エリーン

独裁者のエリーンのレビュー・感想・評価

独裁者(1940年製作の映画)
5.0
これを、ホロコーストが始まる前、ヒトラーがノリに乗っている時に制作発表したチャップリンの勇気にまず敬服する。映画の力で戦ってくれて本当にありがとう。
今見てもめちゃくちゃ笑えるシーンばかりで、コメディ映画としての完成度にも太鼓判を押したい。ナチスやドイツやイタリアの抽象の仕方も上手い。チャップリンが批判、皮肉りたいのはドイツの人々ではなくて、ドイツの政治体制だからと考えると、抽象表現やデフォルメの巧みさに驚く。バランス感覚がすごい。誰も傷つけず、でも明確な批判の意図が万人に伝わる。
最後のスピーチは、一呼吸おいて、チャーリーチャップリンとして話していると思う。全く現代にも通ずる、世紀の名スピーチ。
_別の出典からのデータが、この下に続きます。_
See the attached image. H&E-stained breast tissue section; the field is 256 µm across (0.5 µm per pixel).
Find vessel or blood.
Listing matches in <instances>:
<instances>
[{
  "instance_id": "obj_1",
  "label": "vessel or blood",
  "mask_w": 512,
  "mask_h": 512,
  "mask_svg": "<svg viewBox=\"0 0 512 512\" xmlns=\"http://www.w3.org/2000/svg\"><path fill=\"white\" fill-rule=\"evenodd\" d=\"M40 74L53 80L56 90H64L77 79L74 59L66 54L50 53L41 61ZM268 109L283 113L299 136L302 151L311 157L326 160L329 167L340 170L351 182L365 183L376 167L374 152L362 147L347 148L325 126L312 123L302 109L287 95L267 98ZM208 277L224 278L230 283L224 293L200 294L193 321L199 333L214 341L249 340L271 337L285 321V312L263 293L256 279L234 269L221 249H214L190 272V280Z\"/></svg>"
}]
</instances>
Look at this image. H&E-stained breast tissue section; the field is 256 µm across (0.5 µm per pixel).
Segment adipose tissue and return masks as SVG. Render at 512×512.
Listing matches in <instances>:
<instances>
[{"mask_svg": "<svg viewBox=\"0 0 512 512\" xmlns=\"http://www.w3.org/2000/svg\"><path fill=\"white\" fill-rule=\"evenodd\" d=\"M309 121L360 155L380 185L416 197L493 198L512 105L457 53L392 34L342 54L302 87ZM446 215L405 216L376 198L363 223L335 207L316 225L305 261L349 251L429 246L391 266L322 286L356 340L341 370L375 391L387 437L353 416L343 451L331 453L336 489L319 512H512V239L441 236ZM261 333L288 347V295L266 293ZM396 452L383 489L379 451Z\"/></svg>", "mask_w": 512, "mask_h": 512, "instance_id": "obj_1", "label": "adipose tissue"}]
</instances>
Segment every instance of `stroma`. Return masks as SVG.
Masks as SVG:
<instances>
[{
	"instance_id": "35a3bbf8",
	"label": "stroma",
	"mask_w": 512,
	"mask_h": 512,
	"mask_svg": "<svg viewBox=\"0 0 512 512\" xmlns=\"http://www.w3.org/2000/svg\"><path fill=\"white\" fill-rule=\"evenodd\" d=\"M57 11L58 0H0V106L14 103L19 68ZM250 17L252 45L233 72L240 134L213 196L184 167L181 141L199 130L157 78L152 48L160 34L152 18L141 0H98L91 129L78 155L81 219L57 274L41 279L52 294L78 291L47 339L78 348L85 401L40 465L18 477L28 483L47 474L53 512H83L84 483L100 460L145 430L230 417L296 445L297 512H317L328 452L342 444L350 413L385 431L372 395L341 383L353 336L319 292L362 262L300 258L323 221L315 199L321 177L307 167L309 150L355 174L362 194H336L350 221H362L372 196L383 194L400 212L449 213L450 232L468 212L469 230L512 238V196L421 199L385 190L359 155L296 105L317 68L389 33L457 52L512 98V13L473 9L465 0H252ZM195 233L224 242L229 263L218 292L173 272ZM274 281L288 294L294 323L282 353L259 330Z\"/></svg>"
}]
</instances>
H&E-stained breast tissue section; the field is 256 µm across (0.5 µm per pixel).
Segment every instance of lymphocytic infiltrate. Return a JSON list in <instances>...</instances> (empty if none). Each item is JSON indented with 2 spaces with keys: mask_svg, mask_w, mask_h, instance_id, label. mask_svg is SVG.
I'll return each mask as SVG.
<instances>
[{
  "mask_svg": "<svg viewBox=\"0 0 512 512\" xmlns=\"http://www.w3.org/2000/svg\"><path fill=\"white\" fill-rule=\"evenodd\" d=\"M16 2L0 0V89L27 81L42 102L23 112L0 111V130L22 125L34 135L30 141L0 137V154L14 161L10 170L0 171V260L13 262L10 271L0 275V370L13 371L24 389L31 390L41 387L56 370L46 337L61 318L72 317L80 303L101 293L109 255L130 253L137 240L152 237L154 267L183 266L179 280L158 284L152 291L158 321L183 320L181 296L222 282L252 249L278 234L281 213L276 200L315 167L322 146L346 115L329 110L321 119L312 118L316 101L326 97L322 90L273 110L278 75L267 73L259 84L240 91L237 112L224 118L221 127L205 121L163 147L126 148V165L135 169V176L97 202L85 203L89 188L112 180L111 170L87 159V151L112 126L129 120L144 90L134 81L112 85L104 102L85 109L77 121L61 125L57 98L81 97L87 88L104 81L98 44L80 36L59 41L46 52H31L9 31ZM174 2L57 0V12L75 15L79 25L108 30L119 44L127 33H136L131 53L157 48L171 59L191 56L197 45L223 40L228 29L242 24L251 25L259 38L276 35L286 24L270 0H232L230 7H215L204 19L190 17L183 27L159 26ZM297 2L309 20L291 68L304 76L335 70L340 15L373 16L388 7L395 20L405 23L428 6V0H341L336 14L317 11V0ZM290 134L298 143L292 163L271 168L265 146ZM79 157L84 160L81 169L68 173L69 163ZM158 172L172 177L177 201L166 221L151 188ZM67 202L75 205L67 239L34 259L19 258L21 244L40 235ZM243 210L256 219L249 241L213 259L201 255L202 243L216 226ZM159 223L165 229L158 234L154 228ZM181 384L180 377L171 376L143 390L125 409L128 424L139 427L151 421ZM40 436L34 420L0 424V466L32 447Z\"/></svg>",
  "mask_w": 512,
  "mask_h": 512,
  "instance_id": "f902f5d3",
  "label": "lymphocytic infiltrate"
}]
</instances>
改めて、あの恐ろしい時代に、自分だけでも声を発しようと勇気を振り絞り映画作りをしてくれたチャップリンに、最高の敬意を払いたい。

またスピーチでも黒人や人種間の平等や福祉について触れたことでハリウッドで赤狩りにあい、チャップリンがアメリカを追放された事は、どんなにその後取り繕ってもアカデミー賞を授与しても消えないハリウッドとアメリカの汚点であるということは、はっきり記しておきたい。